Wednesday, March 29, 2006

Poet as Hired Gun

“Poets will no longer live outside the fringes of business, but will become increasingly commonplace within the heart of the corporation as cultural decoders, praise singers, mediators between management and labour and as a facilitator for forging a new paradigm for leadership.” - Mandy de Waal

She says this with a straight face. She believes it too, deliriously caught up as she is in the evangelism of Marketing. Mandy has in her trinity: the market as father, brand management as son and ‘poetry’ as holy ghost. One gets the feeling that her holy ghost is her wild card - ‘Poetry’ is just so hot right now.
Thankfully, we can trust genuine poets to evade this new career that Mandy is so excitedly marking out for them, because one of poetry’s many functions is to expose precisely the kind of speech she sells for what it has always been – rhetorical verbiage. Spin and praise-singing by their nature can never claim the edge of poetry’s diamond blade. No deal, Mandy. Whatever you put out in the name of Marketing Almighty won’t really be poetry, and those who devise it won’t be real poets. Deep down, you know this, Mandy.

(Besides, what corporation in its right mind would invite poverty and chaos by admitting a poet to the inner sanctum? And in any case, the vital elixir of attic dust wouldn’t settle well in gleaming boardrooms. You’d have allergic reactions all over the place)

2 comments:

Anonymous said...

Hi Audrey

Regarding your post "Poet as Hired gun" which relates to a recent article I wrote on poetry in business"
http://www.biz-community.com/PressOffice/PressRelease.aspx?i=572&ai=9575

Fairly harsh comments, more so because it is patently obvious you haven't read the article, just the intro.

If you had read the article before glibly commenting on it you would have seen that it says that poets are the voice of the people and have long protested injustice by monopolistic and unethical companies, as was the case I cited with Ken Saro-Wiwa and Shell.

Further your saying that poetry has no place in business is nonsense.

Empowered businesses are bringing poets and praise singers into business as cultural attaches.

Sasol used praise singers as negotiators in recent labour disputes.

Brands are working with hip hop artists and performance poets to understand culture and youth marketing and how youth markets incorporate brands in culture.

Poets like David Whyte are working as leadership consultants to Bristol-Myers Squibb, American Express, Boeing, Kodak, Toyota and Nedcor and the like.

Why business has even had its first poet in residence. Peter Sansom was, until recently, the poet in residence at Marks & Spencer, the giant U.K. retailer.

Back home spoken word poets are used for corporate entertainment, marketing events and internal staff functions.

While this may affront you, given that you appear to have a romantic notion of purist poets starving for their art in rotten garrets, it is less than appealing to most of the spoken word and performance poets who live in cities in South Africa and who work as waiters in Wimpy between gigs. Or who punch tills. Or watch cars waiting for their next corporate gig so they can buy the time they need to write more poetry and polish their act.

Most of these people can’t make the rent, never mind put food on the table, and depend on work from corporates to avoid starvation.

So does this make the city’s great poets like Prophet JD, Kojo, Wesley Pepper, Verbal Spirit, Phehello Mofokeng and many many others not genuine?

Or does your comment only apply to those genuine poets who scribe between pedicures and manicures in Sandton, while living off the family trust fund?

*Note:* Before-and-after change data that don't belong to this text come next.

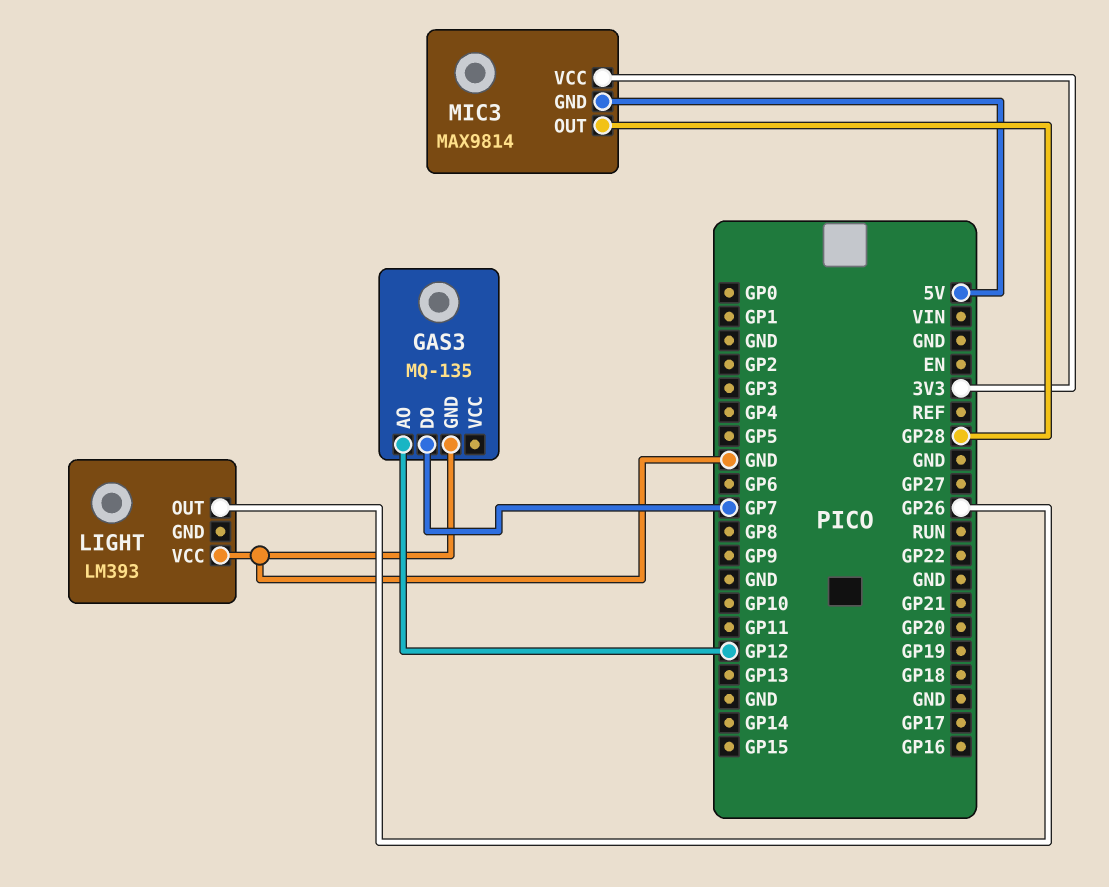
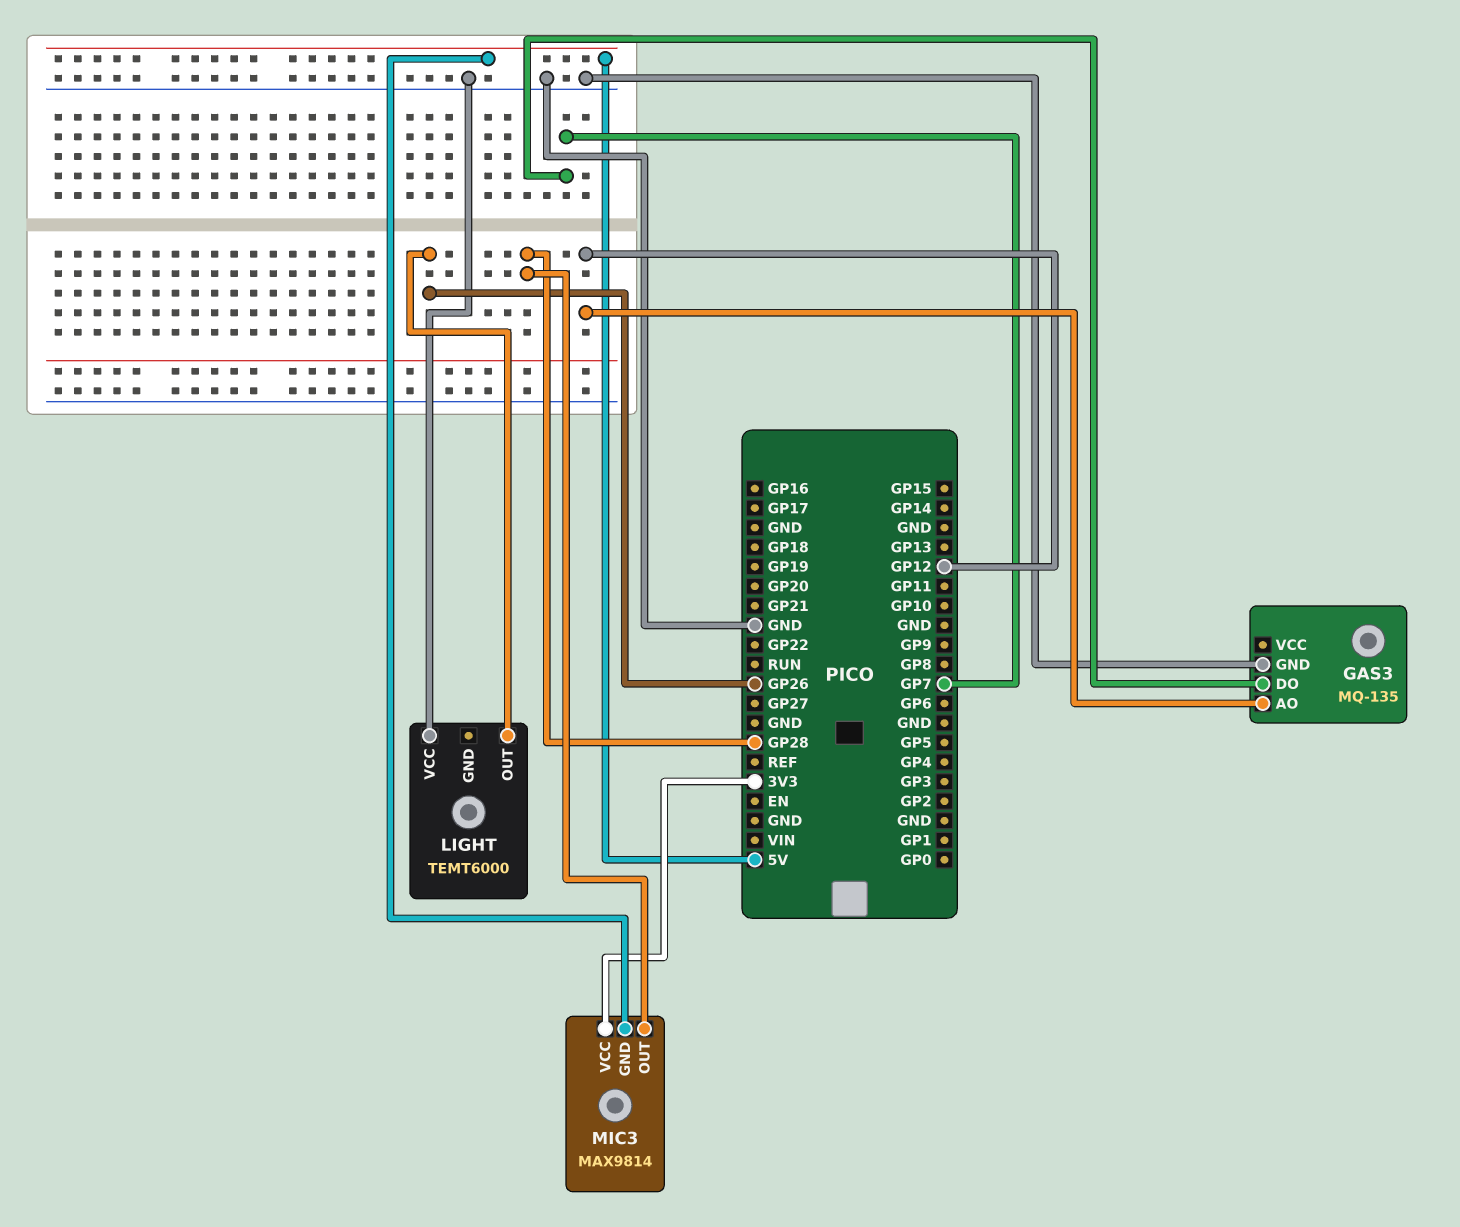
LIGHT: LM393 -> TEMT6000

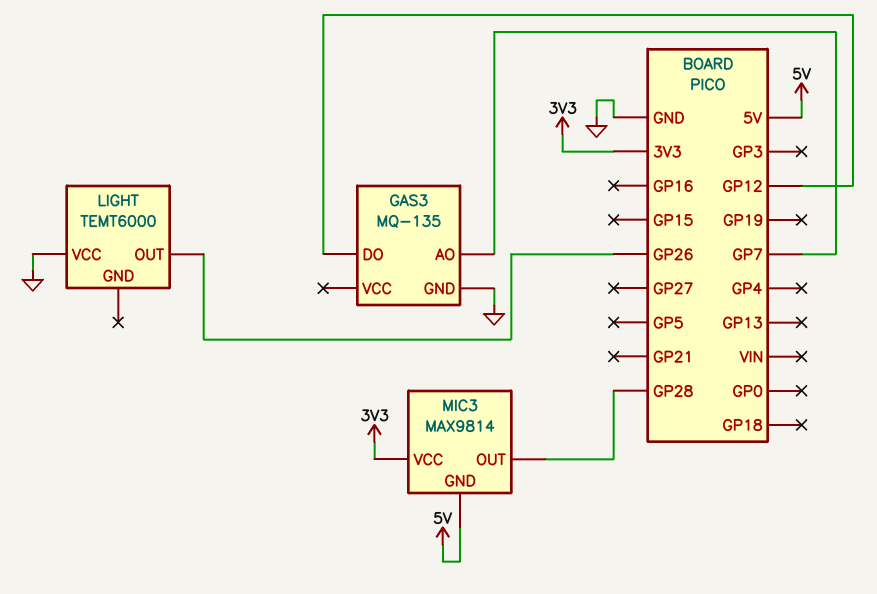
GAS3 pin AO: GP12 -> GP7
GAS3 pin DO: GP7 -> GP12

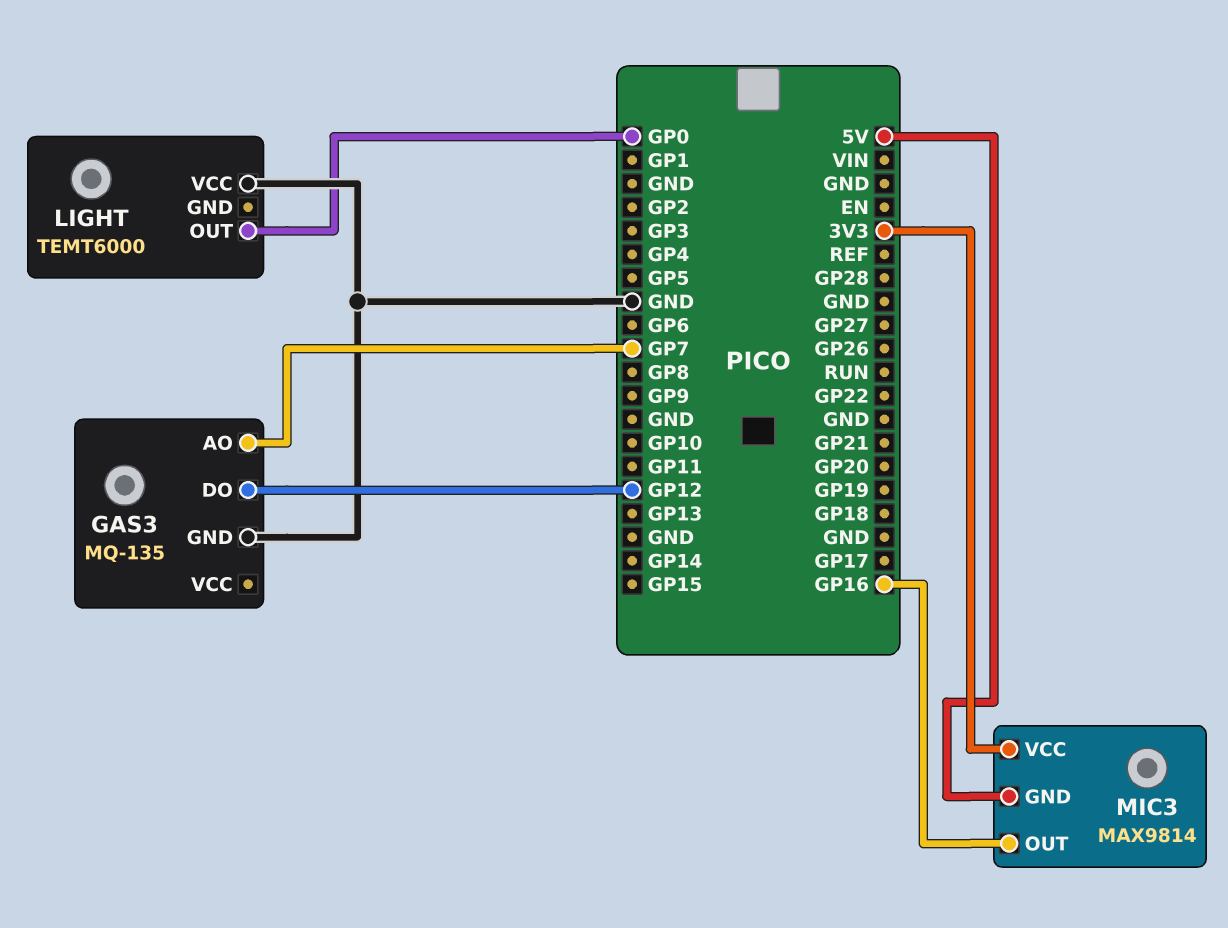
LIGHT pin OUT: GP26 -> GP0
MIC3 pin OUT: GP28 -> GP16

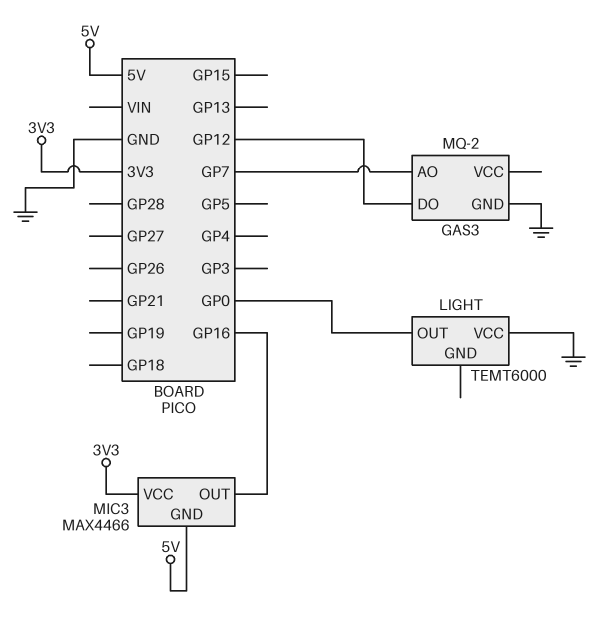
GAS3: MQ-135 -> MQ-2
MIC3: MAX9814 -> MAX4466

If you worked or knew Johannesburg’s rising poetic talents (as I do) you would know that your comments are racially biased, ignorant and offensive in the extreme.

Mandy de Waal
mandy@soulcircle.co.za

Audrey said...

Dear Mandy

Thanks for your comment. I’m honoured to have you here on my humble blog. If it makes you feel any better, firstly I did actually read that whole article (I have read a couple of your articles in fact), and not just the intro, before I wrote about it. It was tough, but I did it. Secondly, I do know a bit about the “rising poetic talents” of which you speak. For myself, I’ll wait to see exactly how “rising” they turn out to be – time will tell, as it so eloquently does with poets.
After I read your comment, I went back and re-read the article in question again just to be sure, in case I had been mistaken or something. Having triple-checked, I find that my post still stands firm and I have nothing to retract. Sorry for hurting your feelings but that’s that. Thank goodness I’m not intending to enter any popularity contests anytime soon.
Your racist allegation I will let pass, with gritted teeth to be sure but hopefully I’m grown-up enough to let such slights slide. We’ll see. It might end up getting me down a whole lot and then I’ll have to post on it. I don’t think so… but watch this space, just in case. I quite liked your joke about Sandtonite pedi/manicurees and their trust funds.